[START DATA RECORDS]

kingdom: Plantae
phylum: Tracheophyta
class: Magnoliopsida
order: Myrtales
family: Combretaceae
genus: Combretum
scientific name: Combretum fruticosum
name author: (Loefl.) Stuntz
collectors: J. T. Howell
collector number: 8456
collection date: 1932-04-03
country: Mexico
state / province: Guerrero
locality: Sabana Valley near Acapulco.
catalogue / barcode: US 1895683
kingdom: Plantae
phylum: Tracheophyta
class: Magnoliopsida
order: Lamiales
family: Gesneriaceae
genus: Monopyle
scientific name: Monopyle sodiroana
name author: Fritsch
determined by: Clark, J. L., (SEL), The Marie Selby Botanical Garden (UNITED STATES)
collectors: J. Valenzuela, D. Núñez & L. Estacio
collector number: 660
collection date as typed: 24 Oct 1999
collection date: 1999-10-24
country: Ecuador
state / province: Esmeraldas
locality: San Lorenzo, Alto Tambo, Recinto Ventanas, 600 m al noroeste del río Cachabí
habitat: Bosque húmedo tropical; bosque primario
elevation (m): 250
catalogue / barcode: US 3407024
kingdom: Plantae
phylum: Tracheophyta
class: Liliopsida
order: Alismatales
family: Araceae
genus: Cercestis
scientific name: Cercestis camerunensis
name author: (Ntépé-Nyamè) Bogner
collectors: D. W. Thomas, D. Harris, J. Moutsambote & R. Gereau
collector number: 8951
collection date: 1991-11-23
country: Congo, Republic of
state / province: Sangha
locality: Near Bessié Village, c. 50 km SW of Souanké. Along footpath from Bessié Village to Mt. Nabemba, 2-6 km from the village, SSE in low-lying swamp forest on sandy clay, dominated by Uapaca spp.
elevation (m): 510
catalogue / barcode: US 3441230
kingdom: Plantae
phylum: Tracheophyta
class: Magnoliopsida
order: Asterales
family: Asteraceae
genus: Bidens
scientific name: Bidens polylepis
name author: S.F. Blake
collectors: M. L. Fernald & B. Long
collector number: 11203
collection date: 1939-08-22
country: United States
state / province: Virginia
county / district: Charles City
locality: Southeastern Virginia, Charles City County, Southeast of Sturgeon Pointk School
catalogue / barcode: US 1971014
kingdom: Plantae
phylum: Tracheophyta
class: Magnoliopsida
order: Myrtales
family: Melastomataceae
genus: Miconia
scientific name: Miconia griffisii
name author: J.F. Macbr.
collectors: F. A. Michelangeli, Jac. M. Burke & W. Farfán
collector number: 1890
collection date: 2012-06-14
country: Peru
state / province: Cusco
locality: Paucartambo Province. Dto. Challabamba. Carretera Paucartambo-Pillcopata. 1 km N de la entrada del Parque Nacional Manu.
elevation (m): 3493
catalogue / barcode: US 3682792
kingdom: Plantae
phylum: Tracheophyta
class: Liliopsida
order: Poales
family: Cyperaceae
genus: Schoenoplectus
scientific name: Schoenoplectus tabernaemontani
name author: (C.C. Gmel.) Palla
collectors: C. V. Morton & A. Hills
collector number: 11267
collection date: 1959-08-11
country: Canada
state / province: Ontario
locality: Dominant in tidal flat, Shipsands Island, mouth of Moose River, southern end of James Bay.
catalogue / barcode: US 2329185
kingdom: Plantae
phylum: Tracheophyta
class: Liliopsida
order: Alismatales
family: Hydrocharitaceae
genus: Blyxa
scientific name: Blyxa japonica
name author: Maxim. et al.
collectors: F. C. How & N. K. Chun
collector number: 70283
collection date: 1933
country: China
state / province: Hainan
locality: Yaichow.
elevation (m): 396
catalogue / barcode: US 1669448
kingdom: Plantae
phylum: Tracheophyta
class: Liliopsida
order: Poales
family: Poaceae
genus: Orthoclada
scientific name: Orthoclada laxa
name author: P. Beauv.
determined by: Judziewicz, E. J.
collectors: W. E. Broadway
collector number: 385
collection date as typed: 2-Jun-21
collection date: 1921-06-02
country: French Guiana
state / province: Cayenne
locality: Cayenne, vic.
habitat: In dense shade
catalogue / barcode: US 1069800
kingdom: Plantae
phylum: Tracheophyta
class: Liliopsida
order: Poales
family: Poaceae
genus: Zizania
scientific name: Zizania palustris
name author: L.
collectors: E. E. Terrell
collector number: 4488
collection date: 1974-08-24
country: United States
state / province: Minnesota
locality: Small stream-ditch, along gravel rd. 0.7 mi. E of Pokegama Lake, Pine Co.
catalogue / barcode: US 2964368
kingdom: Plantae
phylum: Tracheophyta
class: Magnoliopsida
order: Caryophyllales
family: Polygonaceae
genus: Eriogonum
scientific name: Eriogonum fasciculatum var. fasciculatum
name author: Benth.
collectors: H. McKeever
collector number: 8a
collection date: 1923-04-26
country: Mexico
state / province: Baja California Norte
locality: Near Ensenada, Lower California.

[END DATA RECORDS]

§ WHAT TO PRODUCE
Reproduce each of the lines above verbatim, without any alteration or omission.

§ COMPLETE ANSWER
kingdom: Plantae
phylum: Tracheophyta
class: Magnoliopsida
order: Myrtales
family: Combretaceae
genus: Combretum
scientific name: Combretum fruticosum
name author: (Loefl.) Stuntz
collectors: J. T. Howell
collector number: 8456
collection date: 1932-04-03
country: Mexico
state / province: Guerrero
locality: Sabana Valley near Acapulco.
catalogue / barcode: US 1895683
kingdom: Plantae
phylum: Tracheophyta
class: Magnoliopsida
order: Lamiales
family: Gesneriaceae
genus: Monopyle
scientific name: Monopyle sodiroana
name author: Fritsch
determined by: Clark, J. L., (SEL), The Marie Selby Botanical Garden (UNITED STATES)
collectors: J. Valenzuela, D. Núñez & L. Estacio
collector number: 660
collection date as typed: 24 Oct 1999
collection date: 1999-10-24
country: Ecuador
state / province: Esmeraldas
locality: San Lorenzo, Alto Tambo, Recinto Ventanas, 600 m al noroeste del río Cachabí
habitat: Bosque húmedo tropical; bosque primario
elevation (m): 250
catalogue / barcode: US 3407024
kingdom: Plantae
phylum: Tracheophyta
class: Liliopsida
order: Alismatales
family: Araceae
genus: Cercestis
scientific name: Cercestis camerunensis
name author: (Ntépé-Nyamè) Bogner
collectors: D. W. Thomas, D. Harris, J. Moutsambote & R. Gereau
collector number: 8951
collection date: 1991-11-23
country: Congo, Republic of
state / province: Sangha
locality: Near Bessié Village, c. 50 km SW of Souanké. Along footpath from Bessié Village to Mt. Nabemba, 2-6 km from the village, SSE in low-lying swamp forest on sandy clay, dominated by Uapaca spp.
elevation (m): 510
catalogue / barcode: US 3441230
kingdom: Plantae
phylum: Tracheophyta
class: Magnoliopsida
order: Asterales
family: Asteraceae
genus: Bidens
scientific name: Bidens polylepis
name author: S.F. Blake
collectors: M. L. Fernald & B. Long
collector number: 11203
collection date: 1939-08-22
country: United States
state / province: Virginia
county / district: Charles City
locality: Southeastern Virginia, Charles City County, Southeast of Sturgeon Pointk School
catalogue / barcode: US 1971014
kingdom: Plantae
phylum: Tracheophyta
class: Magnoliopsida
order: Myrtales
family: Melastomataceae
genus: Miconia
scientific name: Miconia griffisii
name author: J.F. Macbr.
collectors: F. A. Michelangeli, Jac. M. Burke & W. Farfán
collector number: 1890
collection date: 2012-06-14
country: Peru
state / province: Cusco
locality: Paucartambo Province. Dto. Challabamba. Carretera Paucartambo-Pillcopata. 1 km N de la entrada del Parque Nacional Manu.
elevation (m): 3493
catalogue / barcode: US 3682792
kingdom: Plantae
phylum: Tracheophyta
class: Liliopsida
order: Poales
family: Cyperaceae
genus: Schoenoplectus
scientific name: Schoenoplectus tabernaemontani
name author: (C.C. Gmel.) Palla
collectors: C. V. Morton & A. Hills
collector number: 11267
collection date: 1959-08-11
country: Canada
state / province: Ontario
locality: Dominant in tidal flat, Shipsands Island, mouth of Moose River, southern end of James Bay.
catalogue / barcode: US 2329185
kingdom: Plantae
phylum: Tracheophyta
class: Liliopsida
order: Alismatales
family: Hydrocharitaceae
genus: Blyxa
scientific name: Blyxa japonica
name author: Maxim. et al.
collectors: F. C. How & N. K. Chun
collector number: 70283
collection date: 1933
country: China
state / province: Hainan
locality: Yaichow.
elevation (m): 396
catalogue / barcode: US 1669448
kingdom: Plantae
phylum: Tracheophyta
class: Liliopsida
order: Poales
family: Poaceae
genus: Orthoclada
scientific name: Orthoclada laxa
name author: P. Beauv.
determined by: Judziewicz, E. J.
collectors: W. E. Broadway
collector number: 385
collection date as typed: 2-Jun-21
collection date: 1921-06-02
country: French Guiana
state / province: Cayenne
locality: Cayenne, vic.
habitat: In dense shade
catalogue / barcode: US 1069800
kingdom: Plantae
phylum: Tracheophyta
class: Liliopsida
order: Poales
family: Poaceae
genus: Zizania
scientific name: Zizania palustris
name author: L.
collectors: E. E. Terrell
collector number: 4488
collection date: 1974-08-24
country: United States
state / province: Minnesota
locality: Small stream-ditch, along gravel rd. 0.7 mi. E of Pokegama Lake, Pine Co.
catalogue / barcode: US 2964368
kingdom: Plantae
phylum: Tracheophyta
class: Magnoliopsida
order: Caryophyllales
family: Polygonaceae
genus: Eriogonum
scientific name: Eriogonum fasciculatum var. fasciculatum
name author: Benth.
collectors: H. McKeever
collector number: 8a
collection date: 1923-04-26
country: Mexico
state / province: Baja California Norte
locality: Near Ensenada, Lower California.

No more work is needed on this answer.